Prompt: Only one span is wanted from the lines below: from the one with "على البحر وثلاث" up to and including the one with "Keberanian di Puncak: Memahami". Copy it exactly, without images.

Start of Input

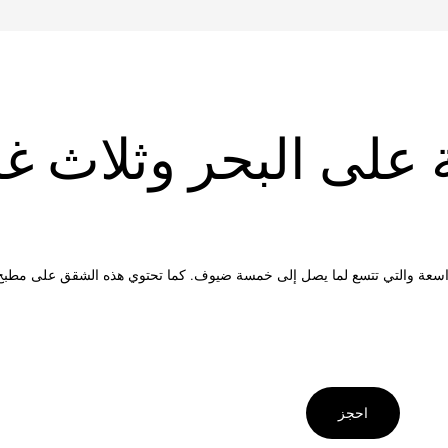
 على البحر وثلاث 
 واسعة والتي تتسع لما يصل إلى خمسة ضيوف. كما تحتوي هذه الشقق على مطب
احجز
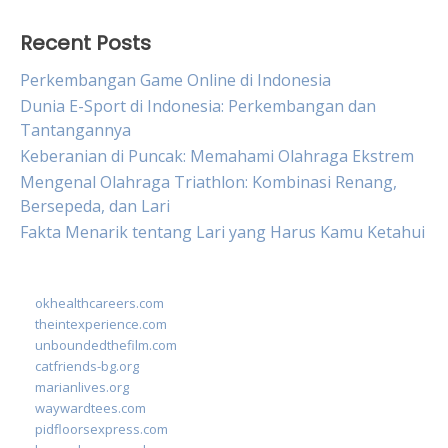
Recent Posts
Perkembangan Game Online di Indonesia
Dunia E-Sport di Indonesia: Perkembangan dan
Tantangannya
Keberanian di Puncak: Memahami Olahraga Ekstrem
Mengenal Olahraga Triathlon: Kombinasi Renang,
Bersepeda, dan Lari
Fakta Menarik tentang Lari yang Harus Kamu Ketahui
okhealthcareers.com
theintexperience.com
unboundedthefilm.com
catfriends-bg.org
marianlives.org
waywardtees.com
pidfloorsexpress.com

End of Input
Start of Input

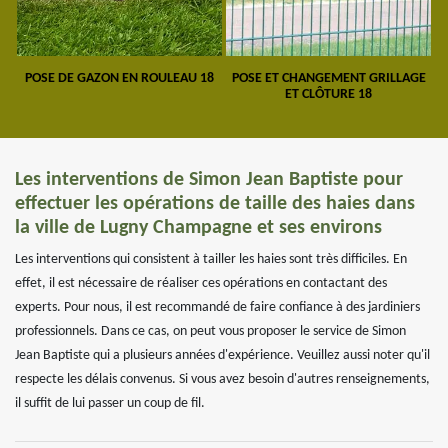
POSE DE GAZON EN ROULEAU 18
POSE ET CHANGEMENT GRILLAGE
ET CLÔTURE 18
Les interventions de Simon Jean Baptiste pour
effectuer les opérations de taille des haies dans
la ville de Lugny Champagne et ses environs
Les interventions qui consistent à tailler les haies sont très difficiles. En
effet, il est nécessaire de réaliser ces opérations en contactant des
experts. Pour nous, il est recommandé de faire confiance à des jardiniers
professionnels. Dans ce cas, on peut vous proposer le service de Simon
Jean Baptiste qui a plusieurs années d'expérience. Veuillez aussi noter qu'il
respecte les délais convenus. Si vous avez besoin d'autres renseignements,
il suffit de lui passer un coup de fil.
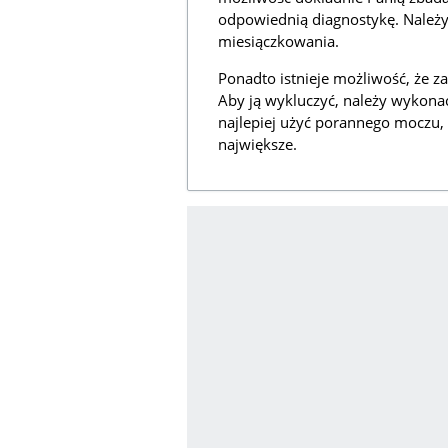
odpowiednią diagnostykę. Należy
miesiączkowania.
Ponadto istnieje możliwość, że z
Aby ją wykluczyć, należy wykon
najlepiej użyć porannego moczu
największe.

End of Input
Start of Input

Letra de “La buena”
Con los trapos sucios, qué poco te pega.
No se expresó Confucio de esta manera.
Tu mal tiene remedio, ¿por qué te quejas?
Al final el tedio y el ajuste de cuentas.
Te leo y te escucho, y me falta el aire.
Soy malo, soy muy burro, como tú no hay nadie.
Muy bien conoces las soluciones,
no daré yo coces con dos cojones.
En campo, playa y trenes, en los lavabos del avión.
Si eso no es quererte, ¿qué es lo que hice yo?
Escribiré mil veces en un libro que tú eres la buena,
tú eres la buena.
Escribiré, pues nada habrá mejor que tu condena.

End of Input

Result:
 على البحر وثلاث 
 واسعة والتي تتسع لما يصل إلى خمسة ضيوف. كما تحتوي هذه الشقق على مطب
احجز
Recent Posts
Perkembangan Game Online di Indonesia
Dunia E-Sport di Indonesia: Perkembangan dan
Tantangannya
Keberanian di Puncak: Memahami Olahraga Ekstrem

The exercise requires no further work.